Set out each line from the following listing that includes the word "down".

**PROVIDED DATA**:
▼▼▼

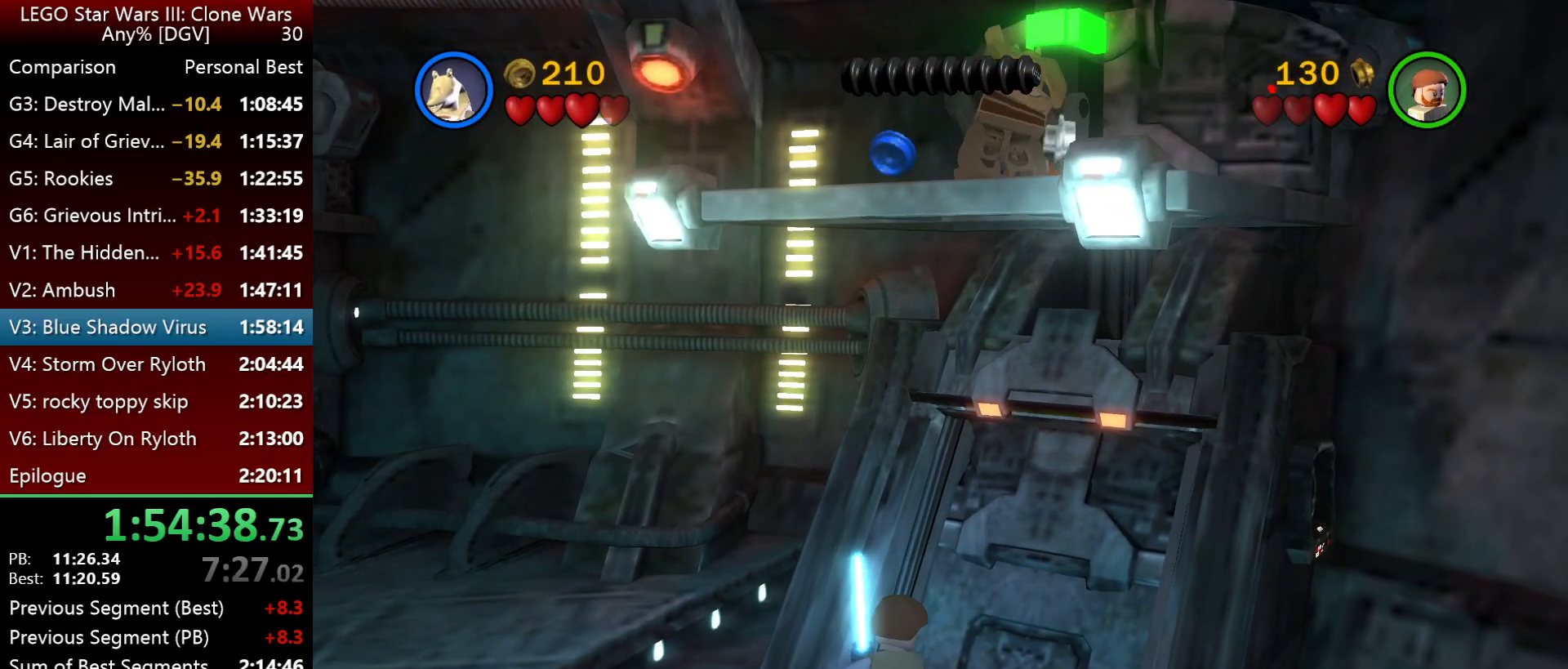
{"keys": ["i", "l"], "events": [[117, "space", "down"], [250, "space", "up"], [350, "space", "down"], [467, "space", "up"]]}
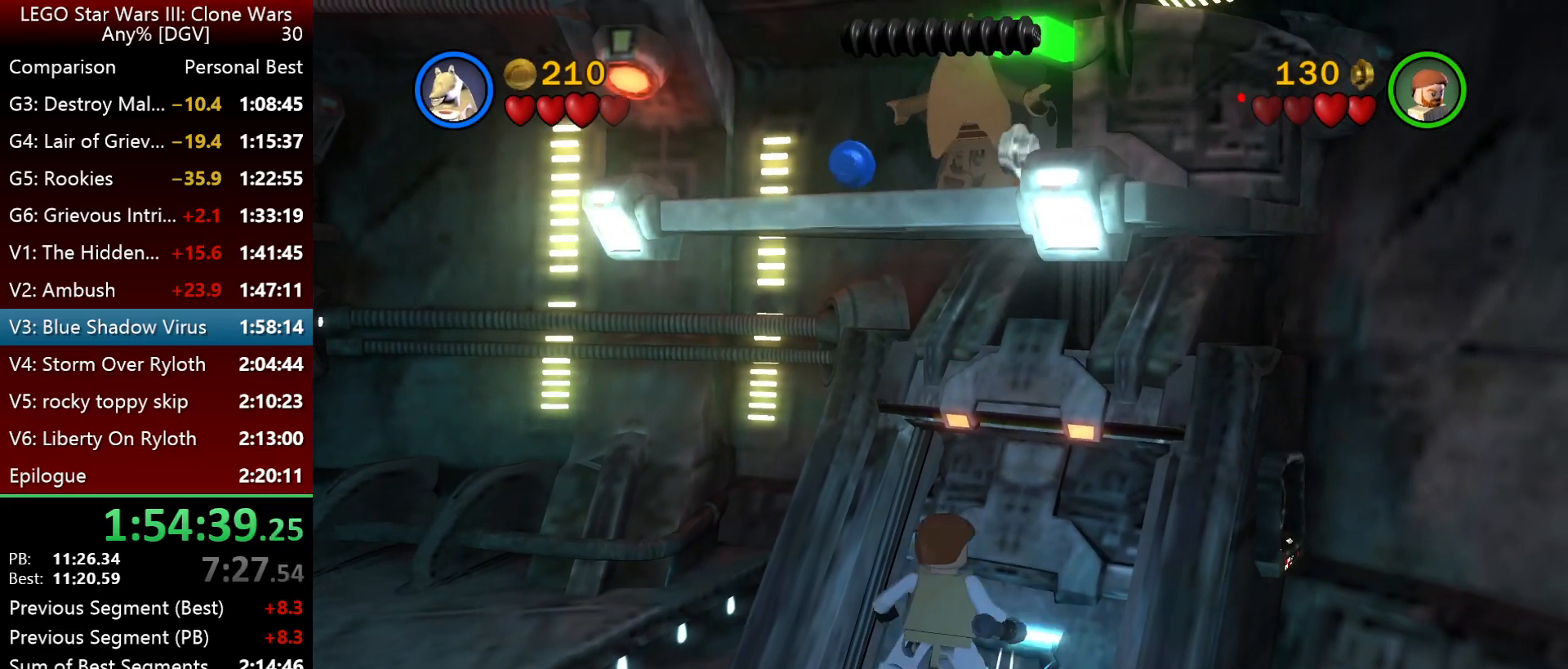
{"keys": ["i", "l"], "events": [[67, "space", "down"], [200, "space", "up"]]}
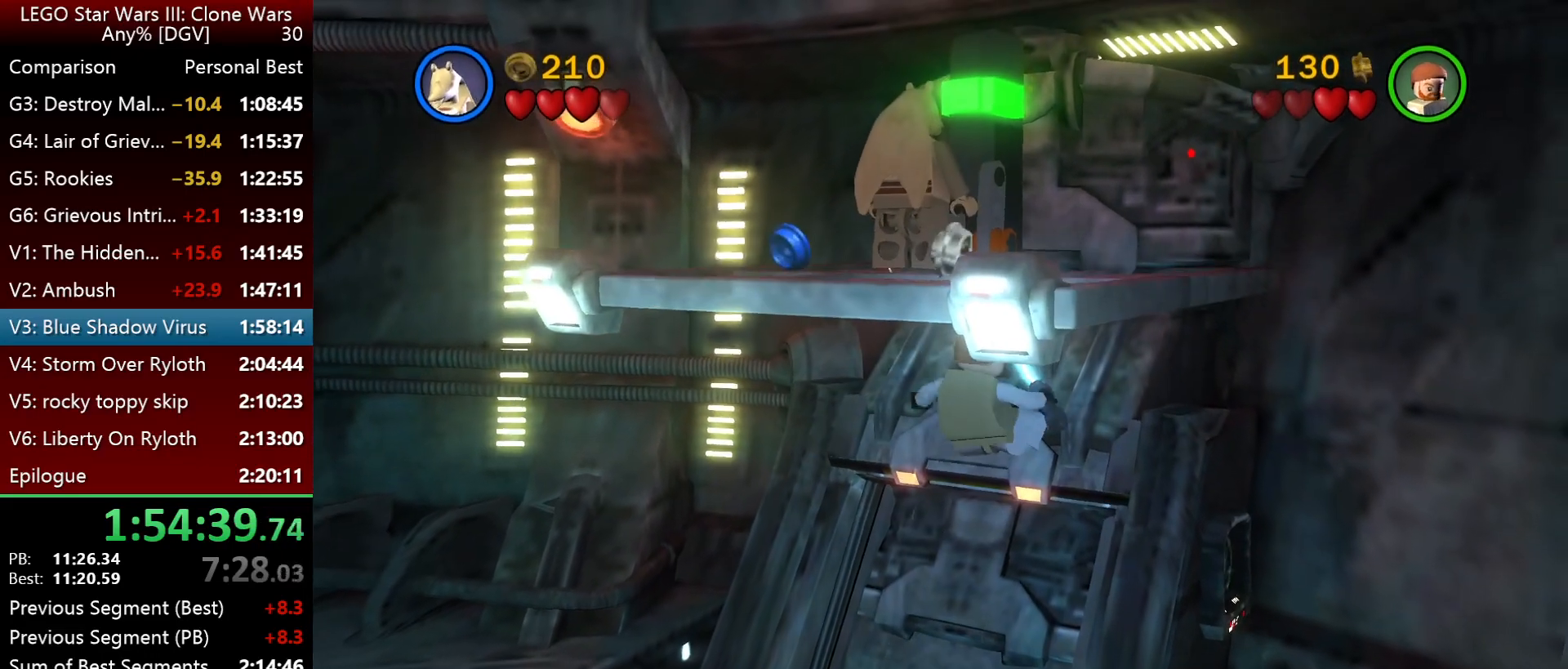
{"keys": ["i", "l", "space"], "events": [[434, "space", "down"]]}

▲▲▲
▼▼▼

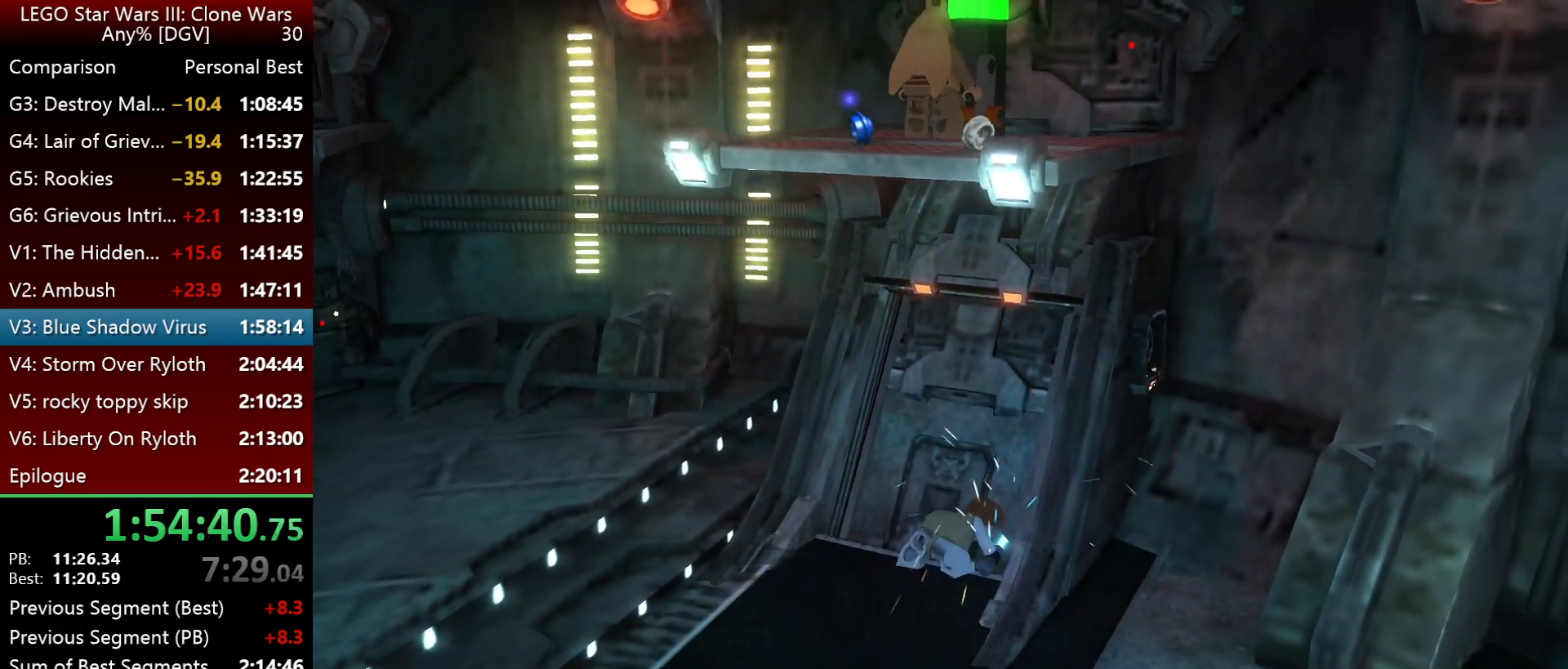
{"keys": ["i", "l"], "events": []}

▲▲▲
▼▼▼

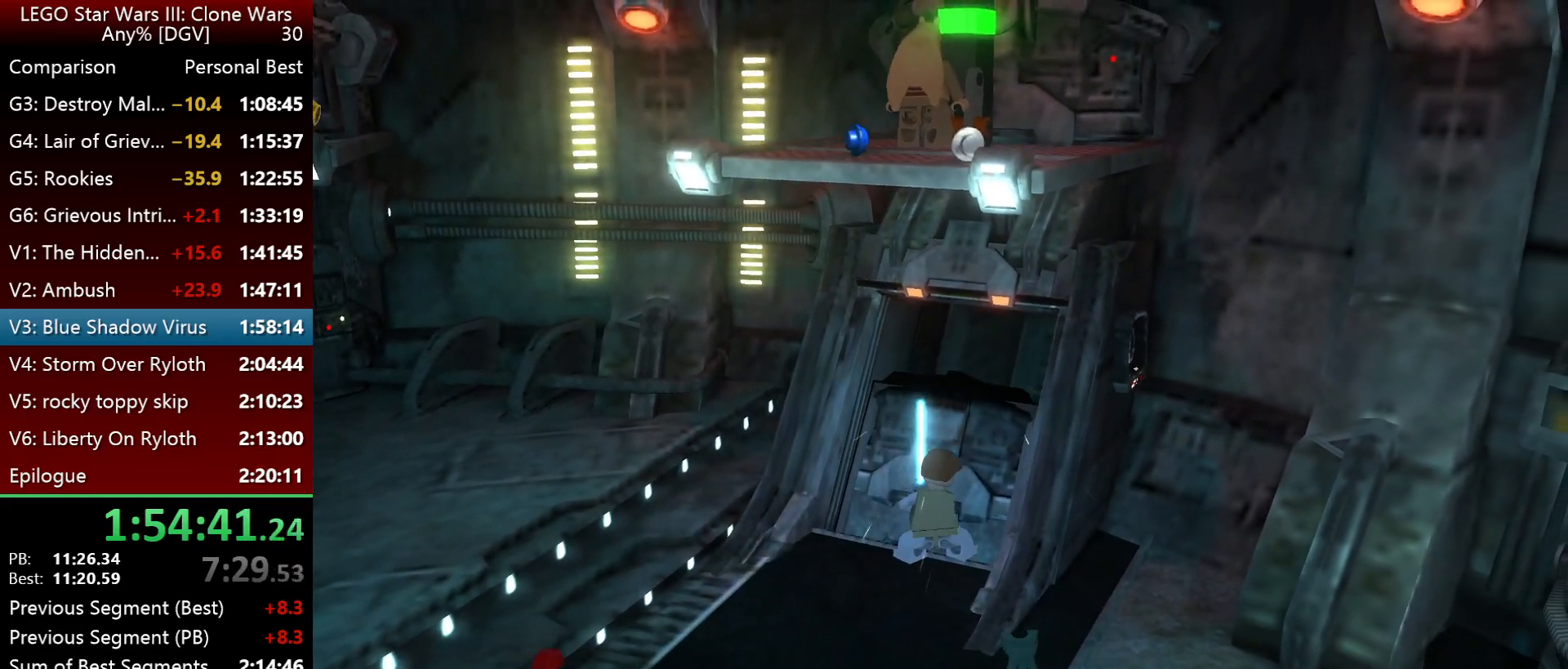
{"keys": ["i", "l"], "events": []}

▲▲▲

**RESPONSE AREA**:
{"keys": ["i", "l"], "events": [[117, "space", "down"], [250, "space", "up"], [350, "space", "down"], [467, "space", "up"]]}
{"keys": ["i", "l"], "events": [[67, "space", "down"], [200, "space", "up"]]}
{"keys": ["i", "l", "space"], "events": [[434, "space", "down"]]}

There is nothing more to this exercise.